With that in mind, high availability becomes imperative. Heed this advice to build a highly resilient IT architecture to support cloud computing.
Pay Attention to the Details.
High-availability systems call for more than simply purchasing spare patch cords and power supplies. Each piece in the chain between application and user has to be thought out and tested for compatibility. Many new high availability technologies, such as network link aggregation, have interoperability issues and limitations that must be carefully addressed.
When specifying features such as link aggregation (sometimes called EtherChannel or bonding), check that server and network manufacturers are on the same page about capabilities and support for standards.
Test, Test and Test Again.
Many high-availability designs look great in Microsoft Visio but don't work in practice. Create a test plan for every piece of infrastructure, and document the results of the testing. This is especially critical for power infrastructure because devices can have unpredictable sensitivities to power shifts that only show up when someone actually pulls a plug.
Repeat the test plan every time there's a change in the infrastructure, including software upgrades in operating systems and network equipment, as well as significant changes in power requirements (up or down). In any case, conduct power testing every few months to confirm that batteries and generators are operating correctly.
Plan for Obvious Failures.
Yes, large chassis-based switches can completely fail, but that doesn't happen very often.
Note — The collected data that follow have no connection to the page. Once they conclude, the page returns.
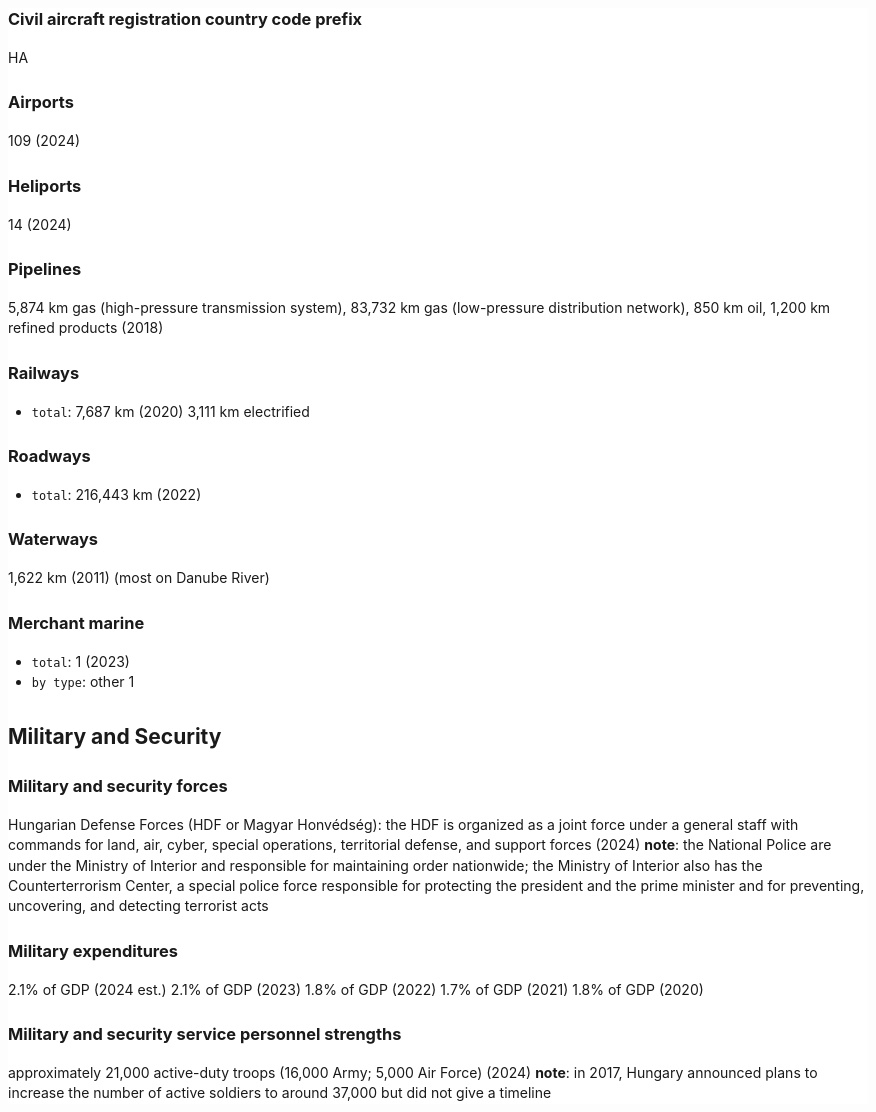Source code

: ### Civil aircraft registration country code prefix
HA

### Airports
109 (2024)

### Heliports
14 (2024)

### Pipelines
5,874 km gas (high-pressure transmission system), 83,732 km gas (low-pressure distribution network), 850 km oil, 1,200 km refined products (2018)

### Railways
- `total`: 7,687 km (2020) 3,111 km electrified

### Roadways
- `total`: 216,443 km (2022)

### Waterways
1,622 km (2011) (most on Danube River)

### Merchant marine
- `total`: 1 (2023)
- `by type`: other 1

## Military and Security

### Military and security forces
Hungarian Defense Forces (HDF or Magyar Honvédség): the HDF is organized as a joint force under a general staff with commands for land, air, cyber, special operations, territorial defense, and support forces (2024)
**note**:  the National Police are under the Ministry of Interior and responsible for maintaining order nationwide; the Ministry of Interior also has the Counterterrorism Center, a special police force responsible for protecting the president and the prime minister and for preventing, uncovering, and detecting terrorist acts

### Military expenditures
2.1% of GDP (2024 est.)
2.1% of GDP (2023)
1.8% of GDP (2022)
1.7% of GDP (2021)
1.8% of GDP (2020)

### Military and security service personnel strengths
approximately 21,000 active-duty troops (16,000 Army; 5,000 Air Force) (2024)
**note**:  in 2017, Hungary announced plans to increase the number of active soldiers to around 37,000 but did not give a timeline
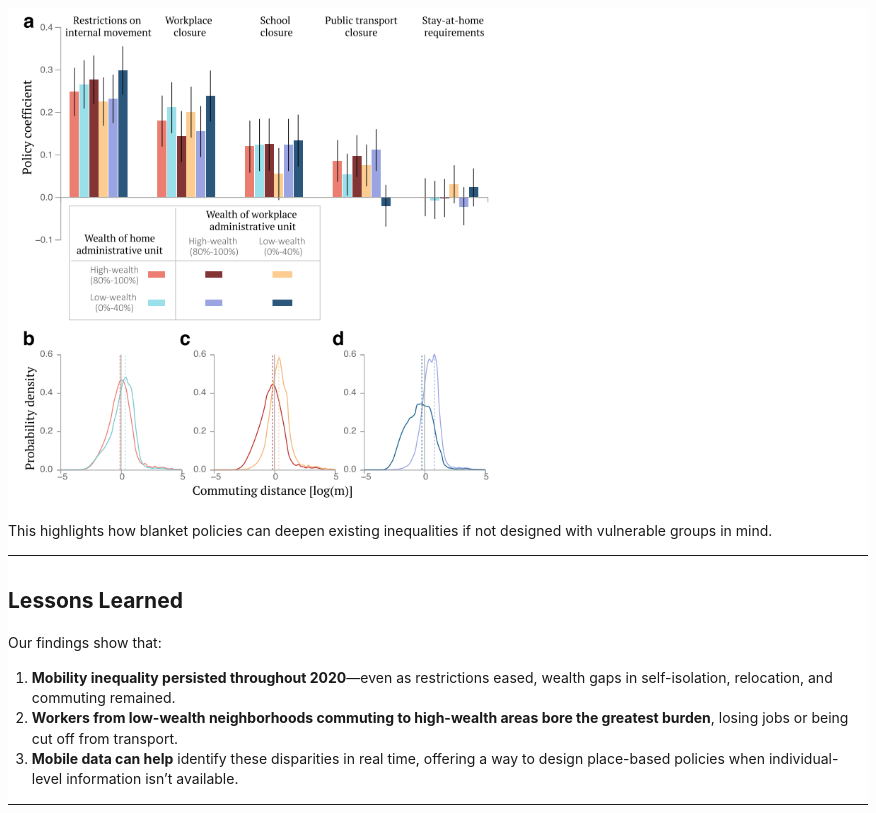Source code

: <img src="/assets/images/disparities_covid/policy_effects.png" alt="Impact of policy restrictions on commuting" style="width:500px;">

This highlights how blanket policies can deepen existing inequalities if not designed with vulnerable groups in mind.

---

## Lessons Learned

Our findings show that:

1. **Mobility inequality persisted throughout 2020**—even as restrictions eased, wealth gaps in self-isolation, relocation, and commuting remained.
2. **Workers from low-wealth neighborhoods commuting to high-wealth areas bore the greatest burden**, losing jobs or being cut off from transport.
3. **Mobile data can help** identify these disparities in real time, offering a way to design place-based policies when individual-level information isn’t available.

---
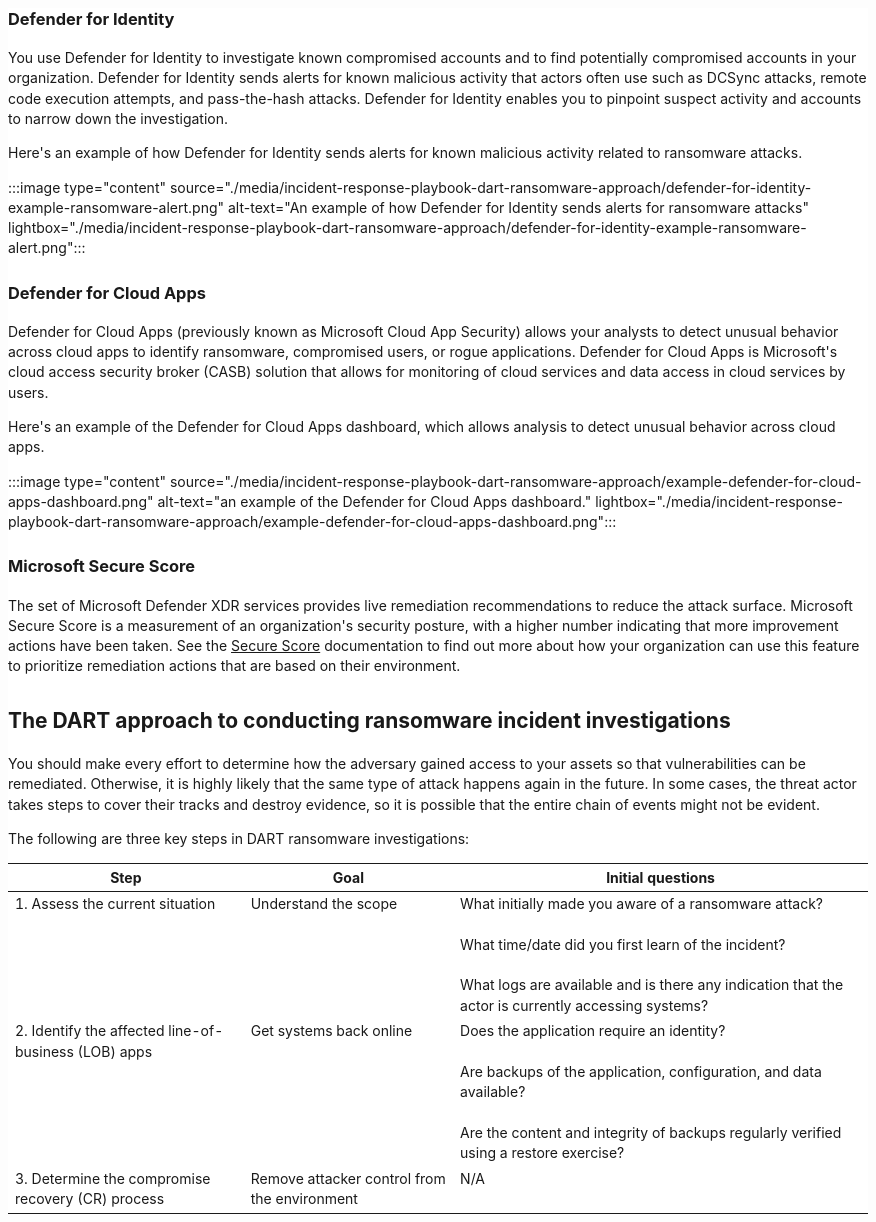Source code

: ### Defender for Identity

You use Defender for Identity to investigate known compromised accounts and to find potentially compromised accounts in your organization. Defender for Identity sends alerts for known malicious activity that actors often use such as DCSync attacks, remote code execution attempts, and pass-the-hash attacks. Defender for Identity enables you to pinpoint suspect activity and accounts to narrow down the investigation.

Here's an example of how Defender for Identity sends alerts for known malicious activity related to ransomware attacks.

:::image type="content" source="./media/incident-response-playbook-dart-ransomware-approach/defender-for-identity-example-ransomware-alert.png" alt-text="An example of how Defender for Identity sends alerts for ransomware attacks" lightbox="./media/incident-response-playbook-dart-ransomware-approach/defender-for-identity-example-ransomware-alert.png":::

### Defender for Cloud Apps

Defender for Cloud Apps (previously known as Microsoft Cloud App Security) allows your analysts to detect unusual behavior across cloud apps to identify ransomware, compromised users, or rogue applications. Defender for Cloud Apps is Microsoft's cloud access security broker (CASB) solution that allows for monitoring of cloud services and data access in cloud services by users.

Here's an example of the Defender for Cloud Apps dashboard, which allows analysis to detect unusual behavior across cloud apps.

:::image type="content" source="./media/incident-response-playbook-dart-ransomware-approach/example-defender-for-cloud-apps-dashboard.png" alt-text="an example of the Defender for Cloud Apps dashboard." lightbox="./media/incident-response-playbook-dart-ransomware-approach/example-defender-for-cloud-apps-dashboard.png":::

### Microsoft Secure Score

The set of Microsoft Defender XDR services provides live remediation recommendations to reduce the attack surface. Microsoft Secure Score is a measurement of an organization's security posture, with a higher number indicating that more improvement actions have been taken. See the [Secure Score](/microsoft-365/security/defender/microsoft-secure-score) documentation to find out more about how your organization can use this feature to prioritize remediation actions that are based on their environment.

## The DART approach to conducting ransomware incident investigations

You should make every effort to determine how the adversary gained access to your assets so that vulnerabilities can be remediated. Otherwise, it is highly likely that the same type of attack happens again in the future. In some cases, the threat actor takes steps to cover their tracks and destroy evidence, so it is possible that the entire chain of events might not be evident.

The following are three key steps in DART ransomware investigations:

|Step|Goal|Initial questions|
|---|---|---|
|1. Assess the current situation|Understand the scope|What initially made you aware of a ransomware attack? <BR><BR> What time/date did you first learn of the incident? <BR><BR> What logs are available and is there any indication that the actor is currently accessing systems?|
|2. Identify the affected line-of-business (LOB) apps|Get systems back online|Does the application require an identity? <BR><BR> Are backups of the application, configuration, and data available? <BR><BR> Are the content and integrity of backups regularly verified using a restore exercise?|
|3. Determine the compromise recovery (CR) process|Remove attacker control from the environment|N/A|
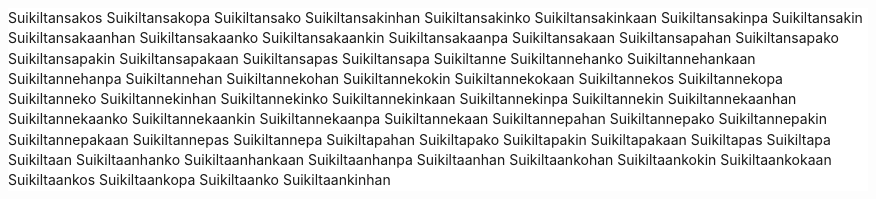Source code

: Suikiltansakos
Suikiltansakopa
Suikiltansako
Suikiltansakinhan
Suikiltansakinko
Suikiltansakinkaan
Suikiltansakinpa
Suikiltansakin
Suikiltansakaanhan
Suikiltansakaanko
Suikiltansakaankin
Suikiltansakaanpa
Suikiltansakaan
Suikiltansapahan
Suikiltansapako
Suikiltansapakin
Suikiltansapakaan
Suikiltansapas
Suikiltansapa
Suikiltanne
Suikiltannehanko
Suikiltannehankaan
Suikiltannehanpa
Suikiltannehan
Suikiltannekohan
Suikiltannekokin
Suikiltannekokaan
Suikiltannekos
Suikiltannekopa
Suikiltanneko
Suikiltannekinhan
Suikiltannekinko
Suikiltannekinkaan
Suikiltannekinpa
Suikiltannekin
Suikiltannekaanhan
Suikiltannekaanko
Suikiltannekaankin
Suikiltannekaanpa
Suikiltannekaan
Suikiltannepahan
Suikiltannepako
Suikiltannepakin
Suikiltannepakaan
Suikiltannepas
Suikiltannepa
Suikiltapahan
Suikiltapako
Suikiltapakin
Suikiltapakaan
Suikiltapas
Suikiltapa
Suikiltaan
Suikiltaanhanko
Suikiltaanhankaan
Suikiltaanhanpa
Suikiltaanhan
Suikiltaankohan
Suikiltaankokin
Suikiltaankokaan
Suikiltaankos
Suikiltaankopa
Suikiltaanko
Suikiltaankinhan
However, plan for the inevitable software upgrade with a rolling reboot of switches. Disks crash frequently, and patch cords are often accidentally unplugged, so consider them to be persistent pain points. What's more, fans and power supplies can break down because moving parts and power glitches take their toll. Finally, anything connecting one building to another, whether fiber, copper or radio, has a high failure rate. Focus on the problems that will inevitably occur in order to maintain the highest level of uptime.
Don't Exceed Objectives.
Set an uptime objective and stick with it because high availability is expensive. Duplication of components is just a start, but there are also costs in designing, testing and maintaining more complicated configurations and the inefficient use of power and cooling. When organizations overengineer and design past their goal, they're spending more money than they have to.
When IT managers shoot toward 99.999 percent reliability, each additional nine costs a lot more than the previous one. Doing more than required is wasteful on all fronts.